Sarà l’ avvocato Umberto Ambrosoli il prossimo governatore della Lombardia? Ancora qualche giorno e lo sapremo. Poco dopo la comparsa all’orizzonte della sua candidatura gli ho inviato, già il 16 novembre, una serie di domande per un’intervista per Blitzquotidiano.it tramite Maurizio Trezzi, che dopo avermi confermato di essere lui il tramite con la stampa mi ha risposto al volo dicendomi che non sapeva se il candidato avrebbe potuto rispondermi in giornata. Deve essere stato travolto dagli impegni anche il suo addetto stampa Trezzi visto che in tre mesi non ha mai trovato il tempo neppure di rispondere alle mie mail con le quali gli ricordavo dell’intervista.

Essendo le elezioni ormai alle porte non mi resta che pubblicare le domande dell’intervista, sperando che – chissà – magari una volta subentrato a Roberto Formigoni avrà finalmente il tempo per rispondere almeno alle domande che sono ancora di attualità.

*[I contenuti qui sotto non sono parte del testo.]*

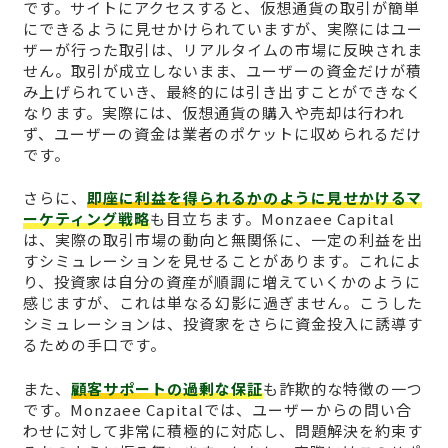
です。サイトにアクセスすると、仮想通貨の取引が簡単
にできるように見せかけられていますが、実際にはユー
ザーが行った取引は、リアルタイムの市場に反映されま
せん。取引が成立しないまま、ユーザーの資金だけが積
み上げられていき、最終的には引き出すことができなく
なります。実際には、仮想通貨の購入や売却は行われ
ず、ユーザーの資金は業者のポケットに収められるだけ
です。
さらに、
即座に利益を得られるかのように見せかけるマ
ーケティング戦略
も目立ちます。Monzaee Capital
は、実際の取引市場の動向と無関係に、一定の利益を出
すシミュレーションを見せることがあります。これによ
り、投資家は自分の資産が順調に増えていくかのように
感じますが、これは単なる幻影に過ぎません。こうした
シミュレーションは、投資家をさらに資金投入に誘導す
るための手口です。
また、
顧客サポートの過剰な保証
も詐欺的な特徴の一つ
です。Monzaee Capitalでは、ユーザーからの問い合
わせに対して非常に積極的に対応し、問題解決を約束す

Figlio dell’avvocato Giorgio Ambrosoli, ucciso nel 1979 da un killer agli ordini del banchiere mafioso siciliano Michele Sindona, sulle cui imprese Ambrosoli stava indagando come commissario liquidatore della Banca Privata Italiana, anche l’avvocato Umberto è un tecnico: fa parte di due organismi di vigilanza, uno in RCS e l’altro in Kairos partners SGR, è amministratore indipendente nel consiglio di amministrazione di RCS, e la Banca d’Italia lo ha nominato in tre comitati di sorveglianza di altrettanti istituti e società lombarde.

Queste le domande che gli ho inviato il 16 novembre scorso:

– Perché ha tentennato prima di accettare l’offerta di candidarla come governatore della Lombardia?

– L’offerta l’ha accettata in pieno, senza riserve, o a determinate condizioni? Quali?

– Quali sono le sue proposte e il suo programma di governo della Lombardia nel caso venisse eletto?

– La Lombardia è in crisi come il resto dell’Italia, di più o meno? Quali sono i suoi punti di crisi?

– Crisi a parte, cosa e come va cambiato in Lombardia?

– Non le pare che la sanità lombarda sia diventata per Liberazione e Comunione un po’ come Fininvest per Silvio Berlsuconi?

– Cosa ne pensa dei vari scandali e delle varie inchieste giudiziarie su uomini del giro del governatore Roberto Formigoni?

– E’ da anni che la sinistra candida familiari di vittime del terrorismo o della criminalità organizzata. Le sembra che chi tra questi familiari è stato eletto – da Nando Dalla Chiesa a tutti gli altri – abbia poi fatto qualcosa di utile nelle istituzioni delle quali ha fatto parte?

– E’ dal 1985 che è nata, proprio in Lombardia, a Milano, l’associazione Società Civile con l’ambizione di poter esprimere un ceto politico migliore di quello esistente. Siamo nel 2012 e abbiamo un governo “di tecnici”, cioè in definitiva di membri della società civile estrani ai partiti. In questi 17 anni cosa hanno prodotto i politici emersi non dai partiti ma dalla società civile di meglio rispetto il ceto politico esistente? Non le sembra che il ceto politico sia lo specchio fedele della società civile italiana e viceversa?

– Cosa pensa di Beppe Grillo e del successo del suo movimento, espressione della società civile e non dei partiti?

– Come ha vissuto l’uccisione di suo padre e ciò che ne è seguito?

– Ritiene utile il sacrificio di suo padre in questo Paese che presenta sempre gli stessi vizi?